Cinémas de répertoire : le succès à contre-courant
Alors que la fréquentation des salles de cinéma commerciales au Québec s’effondre depuis la pandémie, les cinémas de répertoire de Montréal affichent une santé insolente. Une performance qui interroge : comment ces établissements, longtemps considérés comme marginaux, parviennent-ils à inverser une tendance nationale ? Derrière ce succès se dessine une redéfinition des attentes du public, entre quête d’expériences collectives et rejet d’une offre hollywoodienne standardisée.
Quels chiffres illustrent la divergence entre les cinémas commerciaux et ceux de répertoire au Québec ?
L’Institut de la statistique du Québec (ISQ) constate une chute de 15 % des entrées en salle en 2025 par rapport à 2024, et de 39 % par rapport à 2019. Pourtant, les cinémas de répertoire comme ceux du réseau Cinéma Cinéma enregistrent une hausse de 15 % de leur fréquentation sur les six premiers mois de 2026 par rapport à 2025, et de 26 % sur trois ans. Les grandes chaînes commerciales, qui captent 75 % des recettes et de l’assistance malgré 60 % des fauteuils disponibles, concentrent la baisse globale.

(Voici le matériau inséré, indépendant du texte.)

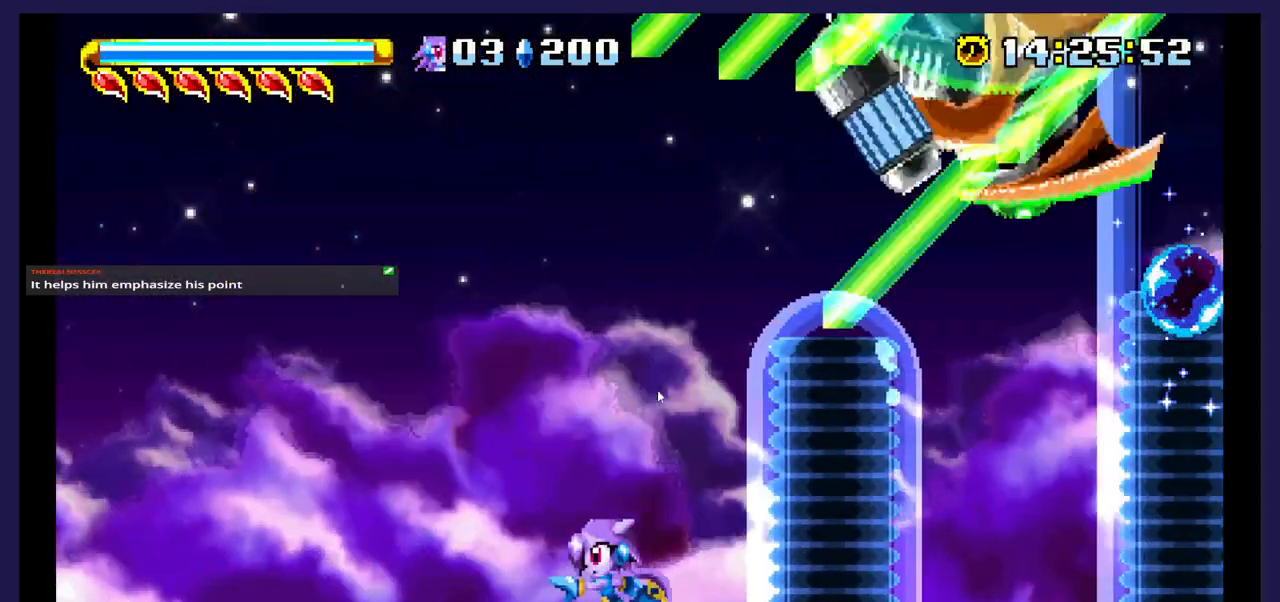
{"buttons": ["DPAD_RIGHT"], "events": [[417, "DPAD_LEFT", "up"], [467, "DPAD_RIGHT", "down"]]}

Quels facteurs expliquent le succès des cinémas de répertoire malgré un contexte défavorable ?
Plusieurs éléments convergent : une programmation diversifiée (rétrospectives, cinéma québécois de patrimoine, projections commentées par des cinéastes) qui cible un public niche mais fidèle, une stratégie de partenariats avec des festivals régionaux, et une expérience en salle perçue comme irremplaçable par les jeunes. Contrairement aux cinémas commerciaux dépendants des blockbusters hollywoodiens, ces salles misent sur une offre culturelle active et une communauté de cinéphiles engagés.
Pourquoi les cinémas commerciaux peinent-ils à retenir leur public ?
Deux dynamiques se combinent : d’un côté, les spectateurs lassés par une programmation jugée répétitive ou commerciale se tournent vers des alternatives comme Netflix ou Mubi ; de l’autre, le grand public, habitué au confort du divan, délaisse les salles. La grève des acteurs hollywoodiens en 2023 a aussi fragilisé leur modèle, déjà ébranlé par la pandémie. Les cinémas de répertoire, eux, avaient déjà entamé leur redressement une décennie plus tôt, notamment après le regroupement des salles Beaubien et du Parc sous l’enseigne Cinéma Cinéma.
La situation des cinémas de répertoire est-elle aussi favorable en région qu’à Montréal ?
Non. Si Montréal bénéficie d’une offre dense et d’une population étudiante nombreuse, les petites villes et zones rurales peinent à maintenir leurs salles indépendantes. Les cinémas ruraux, souvent isolés et moins visibles, subissent une précarité accrue. Des initiatives comme les partenariats de la Cinémathèque québécoise avec des festivals régionaux (REGARD à Saguenay, Les Percéïdes à Percé) tentent de pallier ce déséquilibre, mais l’écart avec les métropoles reste marqué.
Ce que ça pourrait changer
Ce phénomène pourrait accélérer une recomposition du paysage cinématographique québécois, où les cinémas de répertoire gagneraient en influence au détriment des multiplex commerciaux. À long terme, cela pourrait inciter les grandes chaînes à diversifier leur programmation ou à repenser leur modèle économique pour attirer un public en quête d’authenticité. Une vigilance s’impose cependant pour éviter que cette dynamique ne creuse davantage les inégalités entre Montréal et les régions.